Look, the Soviet Union was all about central planning. And that didn't work. Are we supposed to believe somehow that central planning will work differently here, just because it's Washington this time that's mismanaging our national wealth?
We're told we shouldn't worry. Meanwhile, total credit in the U.S. has grown from 150% percent of GDP to an eye-popping 340%! Americans carry so much debt now that if Bernanke were to raise interest rates even to 10% — which he should — people would flay him alive.
Meanwhile, the White House wants to blow $3 trillion this year. No wonder China is dumping our dollars. Even as it lures away our factories. Even as it makes new deals with Europe, leaving America in the dust.
Geez...remember when people used to take responsibility for their mistakes?
How Banks and Bureaucrats WillTry to Skip out on the Blame
When Paul Volcker stepped up to the plate in the late '70s, he had guts.
Oil prices were high then, too. So was gold. And the dollar was in deep trouble. Inflation ran as high as 13.5%. Volker, as the new chief of the Fed, roped in the money supply and cranked up interest rates, blowing a decade of monetary mismanagement out America's tailpipe.
Don't hold your breath for a hero today.
Treasury Secretary Hank Paulson is looking out for his banking buddies. Ben Bernanke is looking out for his buddies on Wall Street. Politicians on the campaign trail and Congress are just looking to buy the election.
The Fed has injected a combined $207 billion in bailout cash so far. With more on the docket. That's four times the pile of cash unleashed just after Sept. 11, 2001. And guess what. It hasn't helped.

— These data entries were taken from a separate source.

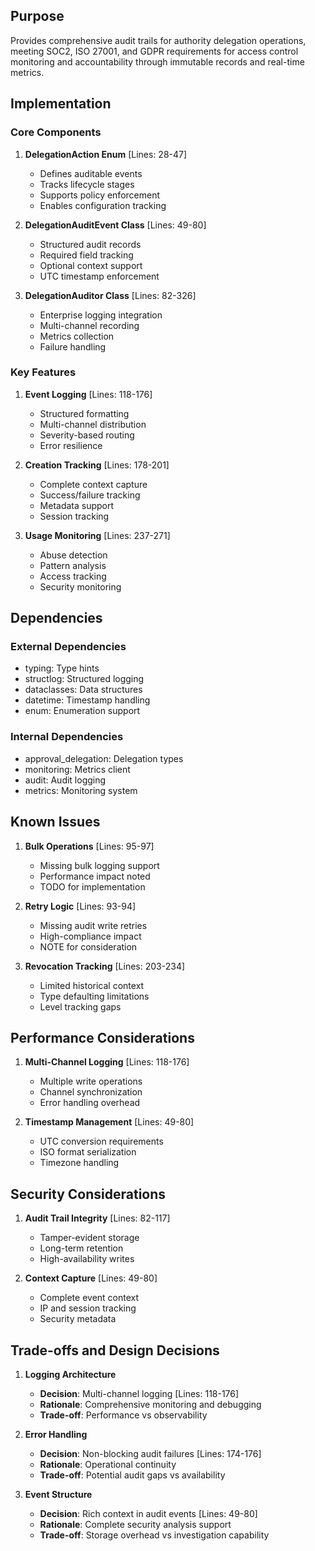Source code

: ## Purpose

Provides comprehensive audit trails for authority delegation operations, meeting SOC2, ISO 27001, and GDPR requirements for access control monitoring and accountability through immutable records and real-time metrics.

## Implementation

### Core Components

1. **DelegationAction Enum** [Lines: 28-47]

   - Defines auditable events
   - Tracks lifecycle stages
   - Supports policy enforcement
   - Enables configuration tracking

2. **DelegationAuditEvent Class** [Lines: 49-80]

   - Structured audit records
   - Required field tracking
   - Optional context support
   - UTC timestamp enforcement

3. **DelegationAuditor Class** [Lines: 82-326]
   - Enterprise logging integration
   - Multi-channel recording
   - Metrics collection
   - Failure handling

### Key Features

1. **Event Logging** [Lines: 118-176]

   - Structured formatting
   - Multi-channel distribution
   - Severity-based routing
   - Error resilience

2. **Creation Tracking** [Lines: 178-201]

   - Complete context capture
   - Success/failure tracking
   - Metadata support
   - Session tracking

3. **Usage Monitoring** [Lines: 237-271]
   - Abuse detection
   - Pattern analysis
   - Access tracking
   - Security monitoring

## Dependencies

### External Dependencies

- typing: Type hints
- structlog: Structured logging
- dataclasses: Data structures
- datetime: Timestamp handling
- enum: Enumeration support

### Internal Dependencies

- approval_delegation: Delegation types
- monitoring: Metrics client
- audit: Audit logging
- metrics: Monitoring system

## Known Issues

1. **Bulk Operations** [Lines: 95-97]

   - Missing bulk logging support
   - Performance impact noted
   - TODO for implementation

2. **Retry Logic** [Lines: 93-94]

   - Missing audit write retries
   - High-compliance impact
   - NOTE for consideration

3. **Revocation Tracking** [Lines: 203-234]
   - Limited historical context
   - Type defaulting limitations
   - Level tracking gaps

## Performance Considerations

1. **Multi-Channel Logging** [Lines: 118-176]

   - Multiple write operations
   - Channel synchronization
   - Error handling overhead

2. **Timestamp Management** [Lines: 49-80]
   - UTC conversion requirements
   - ISO format serialization
   - Timezone handling

## Security Considerations

1. **Audit Trail Integrity** [Lines: 82-117]

   - Tamper-evident storage
   - Long-term retention
   - High-availability writes

2. **Context Capture** [Lines: 49-80]
   - Complete event context
   - IP and session tracking
   - Security metadata

## Trade-offs and Design Decisions

1. **Logging Architecture**

   - **Decision**: Multi-channel logging [Lines: 118-176]
   - **Rationale**: Comprehensive monitoring and debugging
   - **Trade-off**: Performance vs observability

2. **Error Handling**

   - **Decision**: Non-blocking audit failures [Lines: 174-176]
   - **Rationale**: Operational continuity
   - **Trade-off**: Potential audit gaps vs availability

3. **Event Structure**
   - **Decision**: Rich context in audit events [Lines: 49-80]
   - **Rationale**: Complete security analysis support
   - **Trade-off**: Storage overhead vs investigation capability
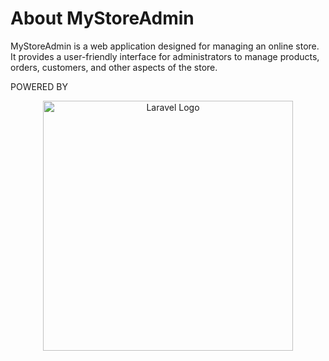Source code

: # About MyStoreAdmin

MyStoreAdmin is a web application designed for managing an online store. It provides a user-friendly interface for administrators to manage products, orders, customers, and other aspects of the store.

POWERED BY
<p align="center"><a href="https://laravel.com" target="_blank"><img src="https://raw.githubusercontent.com/laravel/art/master/logo-lockup/5%20SVG/2%20CMYK/1%20Full%20Color/laravel-logolockup-cmyk-red.svg" width="400" alt="Laravel Logo"></a></p>
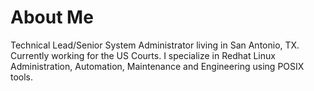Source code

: # About Me
Technical Lead/Senior System Administrator living in San Antonio, TX.
Currently working for the US Courts. I specialize in Redhat Linux
Administration, Automation, Maintenance and Engineering using POSIX
tools.

<!--
**RMosely/rmosely** is a ✨ _special_ ✨ repository because its `README.md` (this file) appears on your GitHub profile.

Here are some ideas to get you started:

- 🔭 I’m currently working on ...
- 🌱 I’m currently learning ...
- 👯 I’m looking to collaborate on ...
- 🤔 I’m looking for help with ...
- 💬 Ask me about ...
- 📫 How to reach me: ...
- 😄 Pronouns: ...
- ⚡ Fun fact: ...
-->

The big banks keep on revealing even bigger losses. Remember the knockout punch delivered by the S&L crisis in the 1980s? This is bigger. More than 2,500 banks, thrifts, credit unions and mortgage companies wrote a combined $1.5 trillion in subprime loans during the peak of the boom.

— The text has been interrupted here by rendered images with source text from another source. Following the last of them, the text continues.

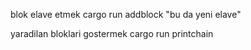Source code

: blok elave etmek
cargo run addblock "bu da yeni elave"


yaradilan bloklari gostermek
cargo run printchain

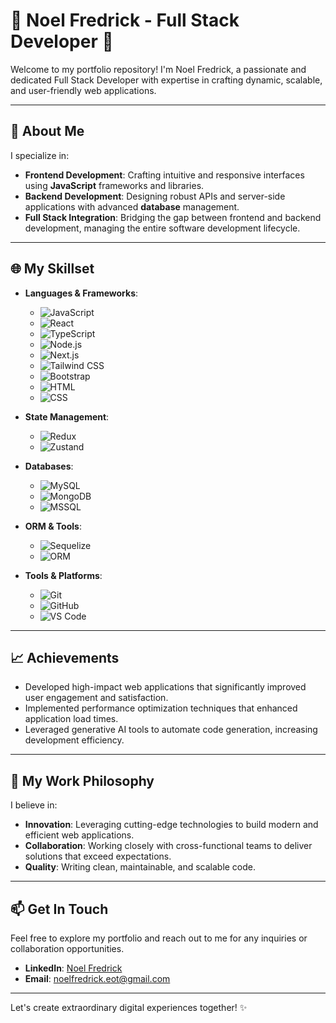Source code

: # 🌟 Noel Fredrick - Full Stack Developer 🌟

Welcome to my portfolio repository! I'm Noel Fredrick, a passionate and dedicated Full Stack Developer with expertise in crafting dynamic, scalable, and user-friendly web applications. 

---

## 🚀 About Me

I specialize in:
- **Frontend Development**: Crafting intuitive and responsive interfaces using **JavaScript** frameworks and libraries.
- **Backend Development**: Designing robust APIs and server-side applications with advanced **database** management.
- **Full Stack Integration**: Bridging the gap between frontend and backend development, managing the entire software development lifecycle.

---

## 🌐 My Skillset

- **Languages & Frameworks**: 
  - ![JavaScript](https://img.shields.io/badge/-JavaScript-yellow)
  - ![React](https://img.shields.io/badge/-React-blue)
  - ![TypeScript](https://img.shields.io/badge/-TypeScript-blue)
  - ![Node.js](https://img.shields.io/badge/-Node.js-green)
  - ![Next.js](https://img.shields.io/badge/-Next.js-black)
  - ![Tailwind CSS](https://img.shields.io/badge/-Tailwind%20CSS-blue)
  - ![Bootstrap](https://img.shields.io/badge/-Bootstrap-purple)
  - ![HTML](https://img.shields.io/badge/-HTML-orange)
  - ![CSS](https://img.shields.io/badge/-CSS-blue)

- **State Management**:
  - ![Redux](https://img.shields.io/badge/-Redux-purple)
  - ![Zustand](https://img.shields.io/badge/-Zustand-brown)

- **Databases**:
  - ![MySQL](https://img.shields.io/badge/-MySQL-blue)
  - ![MongoDB](https://img.shields.io/badge/-MongoDB-green)
  - ![MSSQL](https://img.shields.io/badge/-MSSQL-red)

- **ORM & Tools**:
  - ![Sequelize](https://img.shields.io/badge/-Sequelize-blue)
  - ![ORM](https://img.shields.io/badge/-ORM-purple)

- **Tools & Platforms**:
  - ![Git](https://img.shields.io/badge/-Git-orange)
  - ![GitHub](https://img.shields.io/badge/-GitHub-black)
  - ![VS Code](https://img.shields.io/badge/-VS%20Code-blue)

---

## 📈 Achievements

- Developed high-impact web applications that significantly improved user engagement and satisfaction.
- Implemented performance optimization techniques that enhanced application load times.
- Leveraged generative AI tools to automate code generation, increasing development efficiency.

---

## 🌱 My Work Philosophy

I believe in:
- **Innovation**: Leveraging cutting-edge technologies to build modern and efficient web applications.
- **Collaboration**: Working closely with cross-functional teams to deliver solutions that exceed expectations.
- **Quality**: Writing clean, maintainable, and scalable code.

---

## 📫 Get In Touch

Feel free to explore my portfolio and reach out to me for any inquiries or collaboration opportunities.

- **LinkedIn**: [Noel Fredrick](https://www.linkedin.com/in/noel-fredrick-5a91182a0/)
- **Email**: noelfredrick.eot@gmail.com

---

Let's create extraordinary digital experiences together! ✨
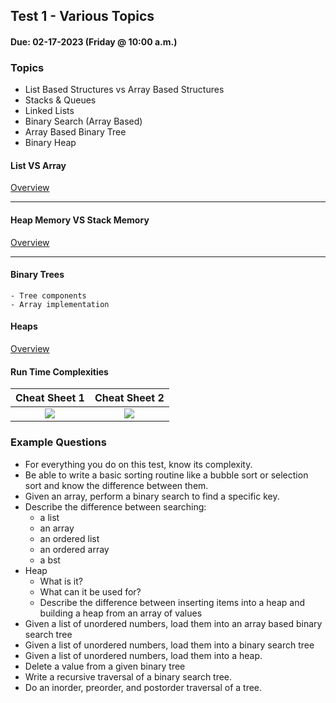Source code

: ## Test 1 - Various Topics
#### Due: 02-17-2023 (Friday @ 10:00 a.m.)

### Topics

- List Based Structures vs Array Based Structures
- Stacks & Queues
- Linked Lists
- Binary Search (Array Based)
- Array Based Binary Tree
- Binary Heap


#### List VS Array

[Overview](../../Resources/L03-ListVsArray/README.md)

---

#### Heap Memory VS Stack Memory

[Overview](../../Resources/L02-StackVsHeap/README.md)

--- 

#### Binary Trees

    - Tree components
    - Array implementation

#### Heaps

[Overview](../../Resources/L01-Heaps/README.md)

#### Run Time Complexities

|  Cheat Sheet 1 | Cheat Sheet 2 |
|:---------:|:---------------:|
| [<img src="https://cs.msutexas.edu/~griffin/zcloud/zcloud-files/bigoh_cheet_sheet_2020_thumb.png">](https://cs.msutexas.edu/~griffin/zcloud/zcloud-files/bigoh_cheet_sheet_2020.png) | [<img src="https://cs.msutexas.edu/~griffin/zcloud/zcloud-files/bigoh_cheet_sheet_2_2020_thumb.png">](https://cs.msutexas.edu/~griffin/zcloud/zcloud-files/bigoh_cheet_sheet_2_2020.png)



### Example Questions

- For everything you do on this test, know its complexity.
- Be able to write a basic sorting routine like a bubble sort or selection sort and know the difference between them.
- Given an array, perform a binary search to find a specific key.
- Describe the difference between searching:
  - a list
  - an array
  - an ordered list
  - an ordered array
  - a bst
- Heap
  - What is it?
  - What can it be used for?
  - Describe the difference between inserting items into a heap and building a heap from an array of values
- Given a list of unordered numbers, load them into an array based binary search tree
- Given a list of unordered numbers, load them into a binary search tree
- Given a list of unordered numbers, load them into a heap.
- Delete a value from a given binary tree
- Write a recursive traversal of a binary search tree. 
- Do an inorder, preorder, and postorder traversal of a tree.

When George W. Bush's dad threw $150 billion at the S&Ls, it helped spark a three-year recession. What happens when Washington tries to defuse a multitrillion dollar time bomb?
I urge you not to count on anyone else to save you. You need your own sort of private, personal protection. Which is why I hope you'll let me rush you the free Strategic Financial Survivial Library we've talked about.
And once you do, there's something else I hope you'll let me do for you...
I Should Introduce Myself
My name is Addison Wiggin.
For nearly 15 years, I've studied markets, economies, and opportunities just like the ones we're talking about right now. I take today's debt crisis so seriously, I've co-written a book about it — Empire of Debt, which became a No. 1 New York Times best-seller.